I have this query below, and it's extremely slow. It takes almost 2 minutes for run to return 3,008 records out of a table with 99 million records. The first query where it gets "Article" data is super fast, less than 1 second and always returns 1 record. It's the second query that's the problem. I don't really want to JOIN these queries. The first one is so quick, and (in my real query) I'm setting more than just @ArticleID for further use.
The query execution plan says it has 75% for it on a clustered key lookup on IX_Name, which didn't make sense to me because I'm not even doing anything with name fields here. Furthermore, Id and ArticleID are both indexes on ArticleAuthor, so I'm not sure what I'm doing wrong. I can't do much with IX_Name being the clustered index...my boss created this table and said to do that.
DECLARE @DOI VARCHAR(72) = '10.1140/EPJC/S10052-012-1993-2'
DECLARE @ArticleID VARCHAR(12)
SELECT
@ArticleID = A.Id
FROM
Article A
LEFT JOIN
JournalName JN WITH (NOLOCK) ON JN.Id = A.JournalId
WHERE
A.DOI = @DOI
PRINT 'GOT ARTICLE DATA ' + format(getdate(), 'yyyy-MM-dd HH:mm:ss.fff')
SELECT
AA.Id
FROM
[ArticleWarehouseTemp]..ArticleAuthor AA WITH (NOLOCK)
WHERE
AA.ArticleID = @ArticleID
PRINT 'GOT ARTICLEAUTHOR DATA ' + format(getdate(), 'yyyy-MM-dd HH:mm:ss.fff')
Please help! This is driving me insane. I've attached the table structure and indexes here too.
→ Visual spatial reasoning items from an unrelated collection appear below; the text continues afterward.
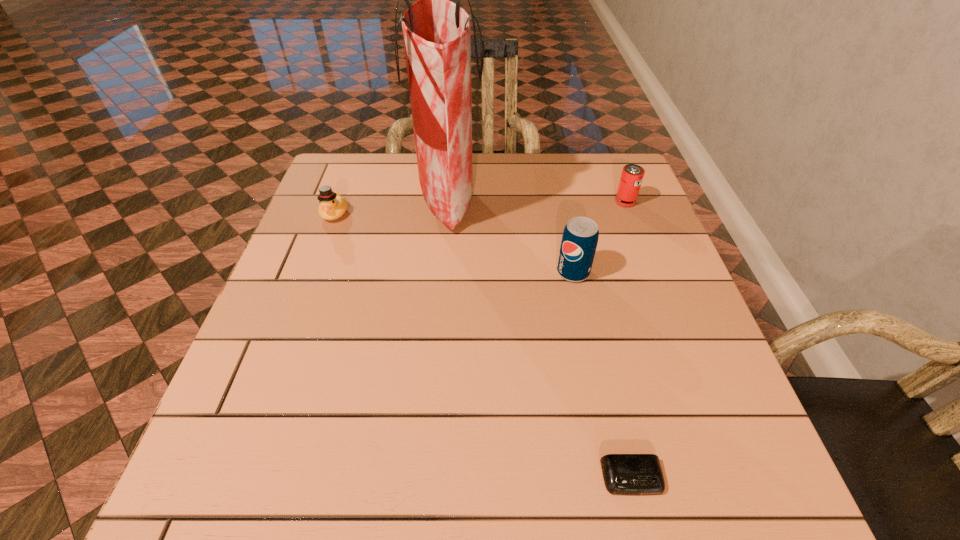
Find the location of a particular element. object located in the far left corner section of the desktop is located at coordinates (332, 206).

Where is `object at the far right corner`? The height and width of the screenshot is (540, 960). object at the far right corner is located at coordinates (632, 175).

Where is `object located in the near right corner section of the desktop`? This screenshot has width=960, height=540. object located in the near right corner section of the desktop is located at coordinates (624, 474).

At what (x,y) coordinates should I click in order to perform the action: click on free space at the far edge of the desktop. Please return your answer as a coordinate pair (x, y). The width and height of the screenshot is (960, 540). Looking at the image, I should click on (549, 161).

Identify the location of vacant point at the left edge. This screenshot has height=540, width=960. (296, 379).

This screenshot has height=540, width=960. What are the coordinates of `vacant space at the right edge of the desktop` in the screenshot? It's located at (679, 283).

Locate an element on the screen. The image size is (960, 540). free space at the far left corner is located at coordinates (341, 183).

Where is `vacant space at the near left corner of the desktop`? Image resolution: width=960 pixels, height=540 pixels. vacant space at the near left corner of the desktop is located at coordinates (179, 501).

The width and height of the screenshot is (960, 540). Identify the location of free space at the far right corner. (594, 168).

The image size is (960, 540). I want to click on blank space at the near right corner of the desktop, so click(676, 464).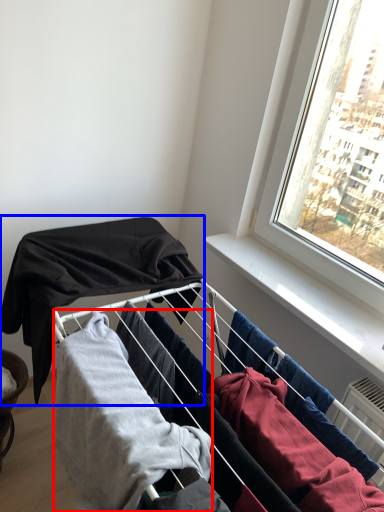
Question: Which object appears farthest to the camera in this image, clothing (highlighted by a red box) or clothing (highlighted by a blue box)?

Choices:
 (A) clothing
 (B) clothing

Answer: (B)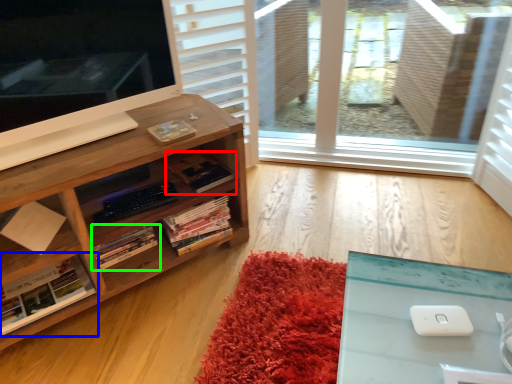
Question: Which is farther away from book (highlighted by a red box)? book (highlighted by a blue box) or book (highlighted by a green box)?

Choices:
 (A) book
 (B) book

Answer: (A)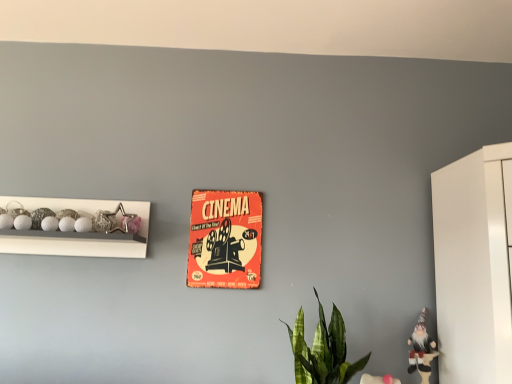
Question: Does white glossy beads at left appear on the right side of metallic star at left, arranged as the first toy when viewed from the top?

Choices:
 (A) no
 (B) yes

Answer: (A)

Question: Is white glossy beads at left looking in the opposite direction of metallic star at left, which is the second toy in bottom-to-top order?

Choices:
 (A) no
 (B) yes

Answer: (B)

Question: Is white glossy beads at left shorter than metallic star at left, arranged as the first toy when viewed from the top?

Choices:
 (A) yes
 (B) no

Answer: (B)

Question: Could metallic star at left, which is the second toy in bottom-to-top order, be considered to be inside white glossy beads at left?

Choices:
 (A) no
 (B) yes

Answer: (B)

Question: From a real-world perspective, is white glossy beads at left physically above metallic star at left, the 2th toy when ordered from right to left?

Choices:
 (A) no
 (B) yes

Answer: (A)

Question: Is white glossy beads at left located outside metallic star at left, which is the second toy in bottom-to-top order?

Choices:
 (A) no
 (B) yes

Answer: (B)

Question: Considering the relative sizes of white glossy beads at left and green leafy plant at lower center in the image provided, is white glossy beads at left taller than green leafy plant at lower center?

Choices:
 (A) yes
 (B) no

Answer: (B)

Question: Is white glossy beads at left positioned far away from green leafy plant at lower center?

Choices:
 (A) yes
 (B) no

Answer: (B)

Question: From a real-world perspective, is white glossy beads at left physically above green leafy plant at lower center?

Choices:
 (A) no
 (B) yes

Answer: (B)

Question: Does white glossy beads at left have a larger size compared to green leafy plant at lower center?

Choices:
 (A) yes
 (B) no

Answer: (A)

Question: Is white glossy beads at left not inside green leafy plant at lower center?

Choices:
 (A) no
 (B) yes

Answer: (B)

Question: Can you confirm if white glossy beads at left is smaller than green leafy plant at lower center?

Choices:
 (A) yes
 (B) no

Answer: (B)

Question: Does orange paper poster at center lie behind green leafy plant at lower center?

Choices:
 (A) no
 (B) yes

Answer: (B)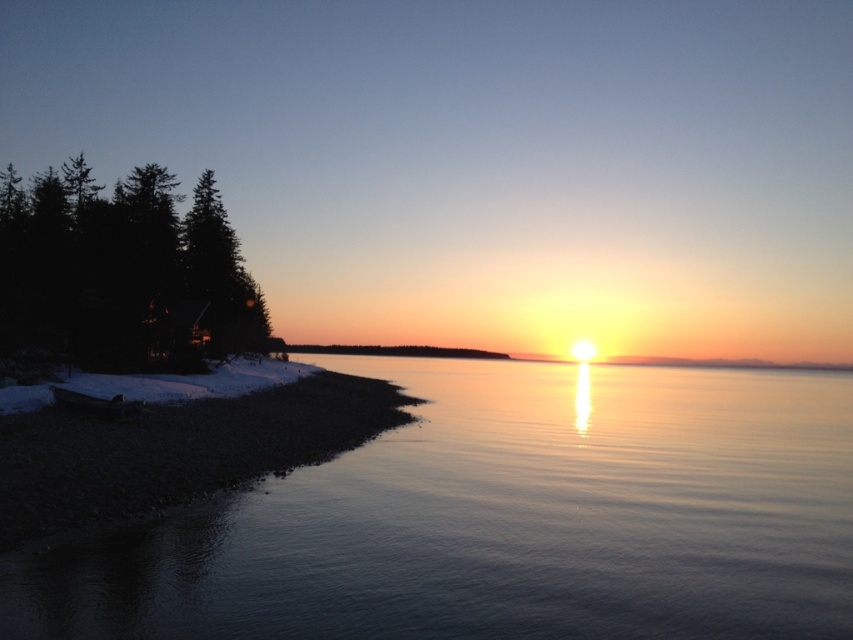
Is smooth reflective water at center smaller than dark green textured trees at left?

Yes, smooth reflective water at center is smaller than dark green textured trees at left.

Does point (564, 417) come behind point (39, 236)?

No.

Locate an element on the screen. The image size is (853, 640). smooth reflective water at center is located at coordinates point(503,520).

Who is more distant from viewer, (x=166, y=296) or (x=221, y=451)?

The point (x=166, y=296) is more distant.

Does dark green textured trees at left have a larger size compared to smooth gravel shoreline at lower left?

Yes.

The image size is (853, 640). I want to click on dark green textured trees at left, so click(x=123, y=273).

The width and height of the screenshot is (853, 640). What are the coordinates of `smooth reflective water at center` in the screenshot? It's located at (503, 520).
CREATE TABLE [dbo].[ArticleAuthor]
(
[Id] [int] IDENTITY(1,1) NOT NULL,
[ArticleId] [int] NOT NULL,
[FullName] [nvarchar](128) NULL,
[LastName] [nvarchar](64) NULL,
[FirstName] [nvarchar](64) NULL,
[FirstInitial] [nvarchar](1) NULL,
[OrcId] [varchar](36) NULL,
[IsSequenceFirst] [bit] NULL,
[SequenceIndex] [smallint] NULL,
[CreatedDate] [smalldatetime] NULL CONSTRAINT [DF_ArticleAuthor_CreatedDate] DEFAULT (getdate()),
[UpdatedDate] [smalldatetime] NULL,
[Affiliations] [varbinary](max) NULL
) ON [ArticleAuthorFileGroup] TEXTIMAGE_ON [ArticleAuthorFileGroup]
GO
SET ANSI_PADDING OFF
GO
ALTER TABLE [dbo].[ArticleAuthor] WITH CHECK
ADD CONSTRAINT [FK_ArticleId]
FOREIGN KEY([ArticleId]) REFERENCES [dbo].[Article] ([Id])
GO
ALTER TABLE [dbo].[ArticleAuthor] CHECK CONSTRAINT [FK_ArticleId]
GO
CREATE NONCLUSTERED INDEX [IX_ID]
ON [dbo].[ArticleAuthor] ([Id] ASC)
CREATE NONCLUSTERED INDEX [IX_ArticleID]
ON [dbo].[ArticleAuthor] ([ArticleId] ASC)
CREATE CLUSTERED INDEX [IX_Name]
ON [dbo].[ArticleAuthor] ([LastName] ASC, [FirstName] ASC, [FirstInitial] ASC)
If you have to keep the current clustered index as is, you can do the following:
1.
Make sure that you are using correct types:
DECLARE @ArticleID VARCHAR(12)
should be
DECLARE @ArticleID int;
to match the type of the column ArticleId
in the ArticleAuthor
table.
2.
To make sure that index IX_ArticleID
is used efficiently, to make it a covering index, INCLUDE
the column Id
to it:
CREATE NONCLUSTERED INDEX [IX_ArticleID]
ON [dbo].[ArticleAuthor] ([ArticleId] ASC)
INCLUDE(Id);
3.
If you have a very skewed distribution of data, i.e. a number of rows per ArticleId
varies greatly for different articles. Say, if one article has 2 rows and another article has million rows, then you'd better add OPTION(RECOMPILE)
to the query and make sure that statistics and/or index(es) are kept up to date.